Однажды вечером мы вместе выступали в «Лючии». Я спела сцену безумия и ушла в артистическую уборную переодеваться. Скипе же предстояло еще петь в третьем акте. Внезапно раздался стук в дверь. Вошел Скипа и сказал:

— Тоти, похоже, зрители требуют тебя. Я несколько раз выходил на вызовы, но публика не угомонилась.

Он так настаивал, что пришлось накинуть впопыхах халат и под руку с ним выйти на сцену, чтобы по-братски разделить горячие аплодисменты зрителей. Сомневаюсь, чтобы в наше время могло произойти нечто похожее!

О Бениамино Джильи я уже писала. У него был удивительно мягкий и нежный голос на редкость приятного тембра. Поистине его голос можно назвать чарующим.

Незабываемое впечатление оставлял Джильи в сцене «грёз» в «Манон». А как мелодично и трогательно звучал голос Джильи в «Тоске» (ария «О эти ручки») и в «Лодолетте» («Вновь увидеть ее в этой хижине!»). Как человек и артист Джильи сумел завоевать всеобщую симпатию благодаря своей доброте, простоте манер и чудесному характеру.

Я уже упоминала и о Джакомо Лаури-Вольпи.

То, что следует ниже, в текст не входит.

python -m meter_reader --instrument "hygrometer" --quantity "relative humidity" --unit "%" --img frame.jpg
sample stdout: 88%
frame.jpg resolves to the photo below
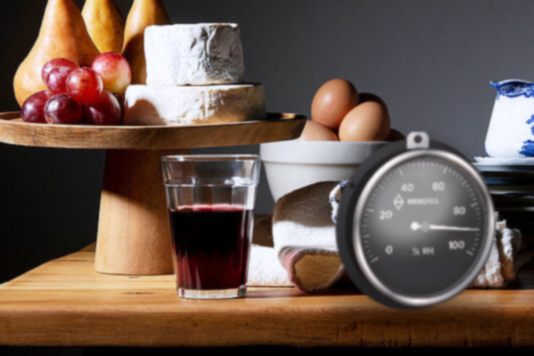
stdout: 90%
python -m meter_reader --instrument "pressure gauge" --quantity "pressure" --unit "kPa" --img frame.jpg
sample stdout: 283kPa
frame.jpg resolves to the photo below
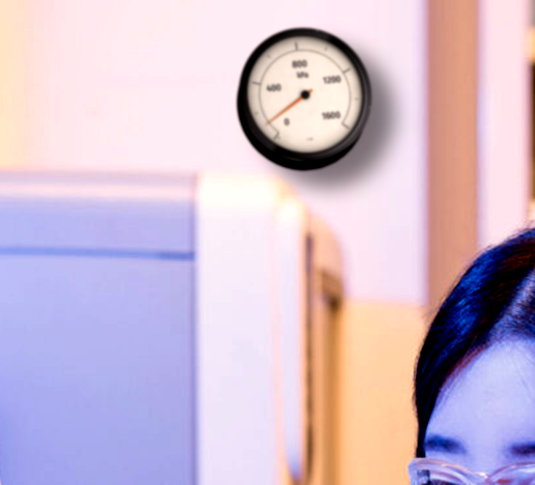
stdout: 100kPa
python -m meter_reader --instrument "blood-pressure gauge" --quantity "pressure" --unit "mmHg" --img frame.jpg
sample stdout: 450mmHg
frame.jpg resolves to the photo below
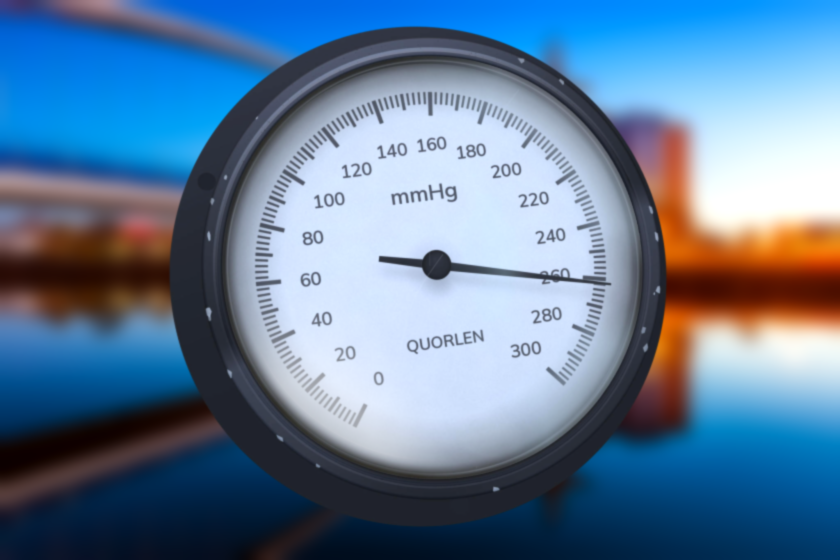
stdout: 262mmHg
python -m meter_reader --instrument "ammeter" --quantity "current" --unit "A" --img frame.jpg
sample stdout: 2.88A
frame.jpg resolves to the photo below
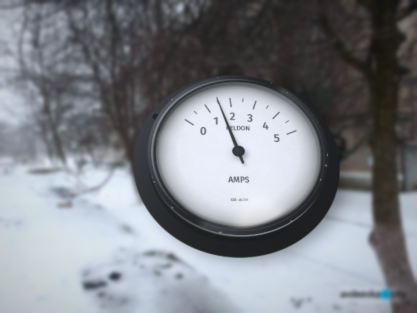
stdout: 1.5A
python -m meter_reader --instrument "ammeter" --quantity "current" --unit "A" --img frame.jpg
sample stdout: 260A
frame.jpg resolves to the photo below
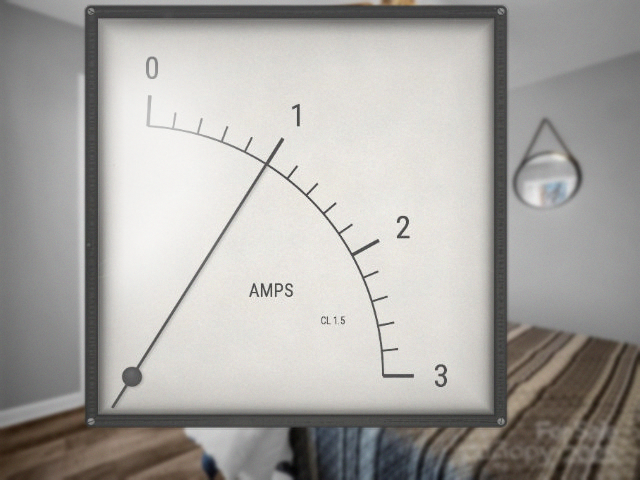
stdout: 1A
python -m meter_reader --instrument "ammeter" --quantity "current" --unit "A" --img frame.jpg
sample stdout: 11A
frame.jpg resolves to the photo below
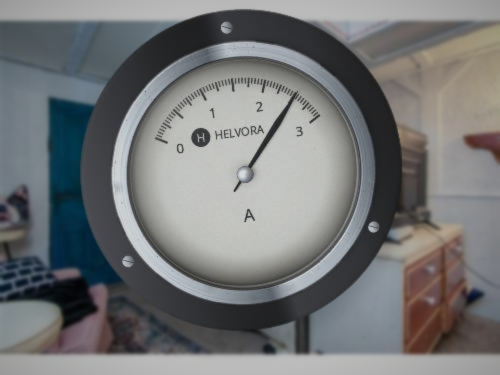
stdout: 2.5A
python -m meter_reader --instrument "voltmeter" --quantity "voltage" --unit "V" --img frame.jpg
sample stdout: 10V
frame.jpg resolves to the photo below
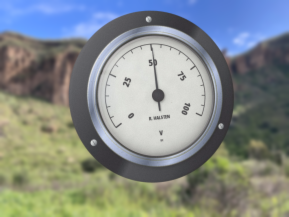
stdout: 50V
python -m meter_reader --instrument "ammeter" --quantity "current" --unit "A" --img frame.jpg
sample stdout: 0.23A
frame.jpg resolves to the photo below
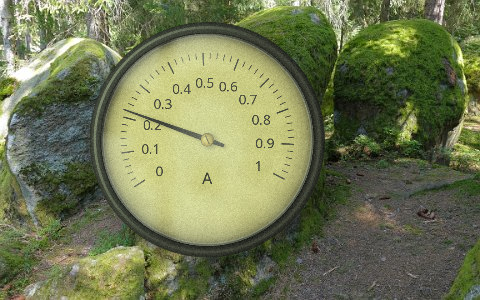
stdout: 0.22A
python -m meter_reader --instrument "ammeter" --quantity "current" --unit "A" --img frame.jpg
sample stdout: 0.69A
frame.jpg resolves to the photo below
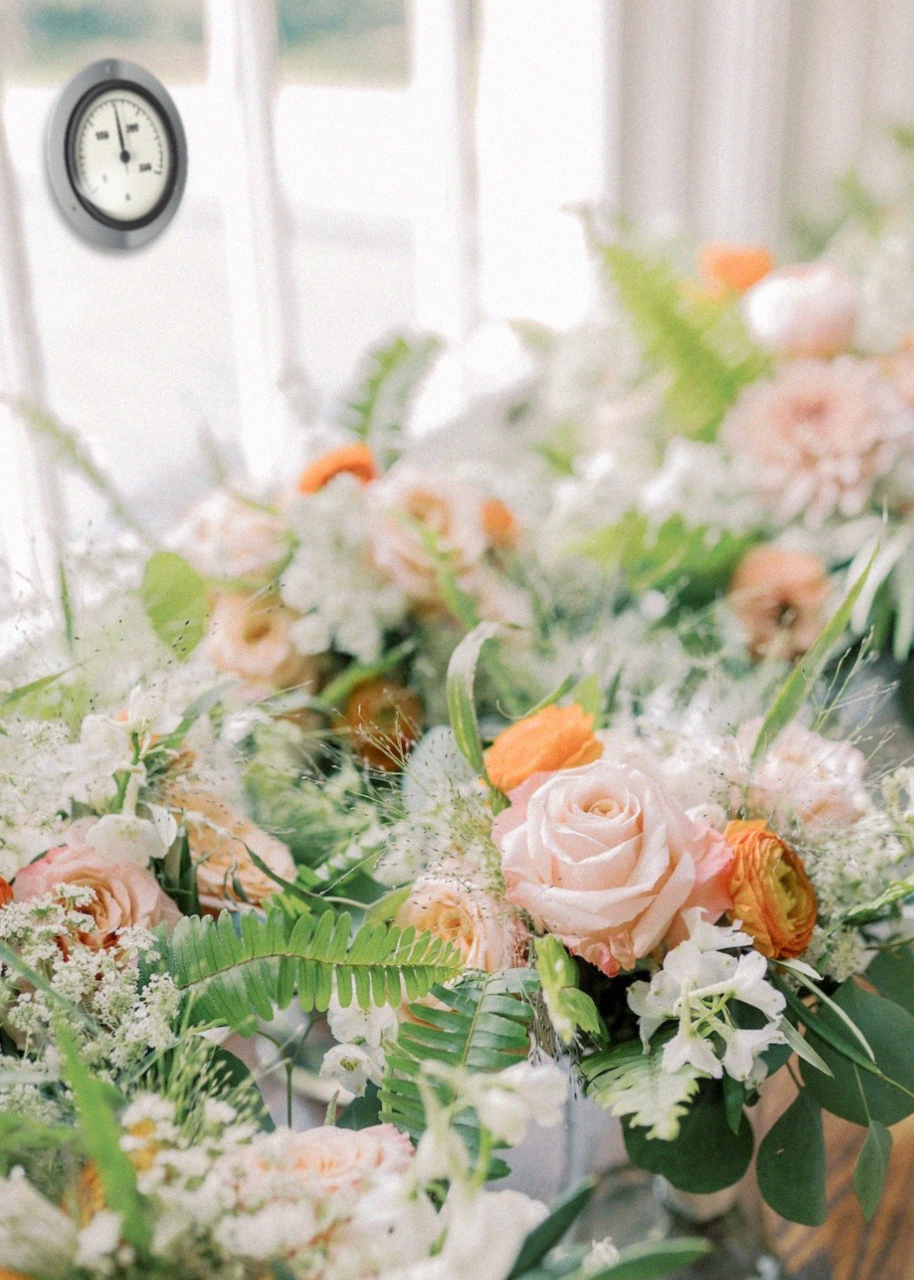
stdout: 150A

В противоположность Джильи он отличался резким, неуступчивым нравом, очень часто и беспричинно переходил от спокойствия к гневным вспышкам. Отлично зная, сколь необыкновенно красив его голос и как подкупает зрителя его артистический темперамент, Лаури-Вольпи умел внушить к себе не только восхищение, но и страх. Его капризы и нетерпимость, возможно, заслуживают осуждения, но на сцене правым всегда оказывался он и никто другой.